To-do item:
Determine how many lines in the material hold the string "Dalmine", then reply with that number only.

Given data:
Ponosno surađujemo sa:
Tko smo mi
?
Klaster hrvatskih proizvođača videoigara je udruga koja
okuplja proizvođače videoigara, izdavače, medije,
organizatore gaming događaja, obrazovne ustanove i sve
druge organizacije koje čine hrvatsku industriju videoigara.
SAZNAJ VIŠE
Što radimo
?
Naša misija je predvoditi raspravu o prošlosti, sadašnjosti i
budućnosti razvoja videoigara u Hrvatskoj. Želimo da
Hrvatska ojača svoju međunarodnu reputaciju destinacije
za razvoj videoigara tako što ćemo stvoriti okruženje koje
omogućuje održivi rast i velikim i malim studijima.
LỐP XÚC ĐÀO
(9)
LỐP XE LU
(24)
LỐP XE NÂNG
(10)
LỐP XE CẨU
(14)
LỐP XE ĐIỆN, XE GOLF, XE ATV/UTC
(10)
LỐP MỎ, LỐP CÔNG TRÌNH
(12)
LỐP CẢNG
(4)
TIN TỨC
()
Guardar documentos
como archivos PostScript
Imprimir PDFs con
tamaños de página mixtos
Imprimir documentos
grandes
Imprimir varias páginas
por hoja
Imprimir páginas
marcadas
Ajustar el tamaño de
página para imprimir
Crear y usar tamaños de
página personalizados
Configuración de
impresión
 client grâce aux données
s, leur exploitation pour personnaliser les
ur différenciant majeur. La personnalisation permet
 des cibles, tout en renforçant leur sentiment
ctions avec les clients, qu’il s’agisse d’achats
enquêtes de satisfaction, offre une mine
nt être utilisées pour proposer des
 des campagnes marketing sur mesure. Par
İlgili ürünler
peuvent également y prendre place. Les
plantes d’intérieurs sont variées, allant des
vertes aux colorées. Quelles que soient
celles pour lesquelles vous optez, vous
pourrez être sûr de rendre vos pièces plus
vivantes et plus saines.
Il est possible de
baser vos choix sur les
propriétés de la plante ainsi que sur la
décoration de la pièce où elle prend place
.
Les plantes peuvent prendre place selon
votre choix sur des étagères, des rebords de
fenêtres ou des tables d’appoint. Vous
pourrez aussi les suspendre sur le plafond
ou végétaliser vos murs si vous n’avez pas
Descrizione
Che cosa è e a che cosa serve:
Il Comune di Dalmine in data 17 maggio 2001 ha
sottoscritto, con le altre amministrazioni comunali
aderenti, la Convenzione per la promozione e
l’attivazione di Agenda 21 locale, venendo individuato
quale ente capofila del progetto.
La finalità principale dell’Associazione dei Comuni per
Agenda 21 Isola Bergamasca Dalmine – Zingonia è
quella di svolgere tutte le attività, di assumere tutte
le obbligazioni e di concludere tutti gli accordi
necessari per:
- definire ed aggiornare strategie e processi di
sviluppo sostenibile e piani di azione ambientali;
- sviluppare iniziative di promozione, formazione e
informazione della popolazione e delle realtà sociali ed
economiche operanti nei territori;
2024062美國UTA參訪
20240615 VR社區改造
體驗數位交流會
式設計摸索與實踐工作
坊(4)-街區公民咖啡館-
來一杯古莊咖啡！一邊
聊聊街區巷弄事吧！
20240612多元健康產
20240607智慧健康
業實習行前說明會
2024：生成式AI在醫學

Result below:
2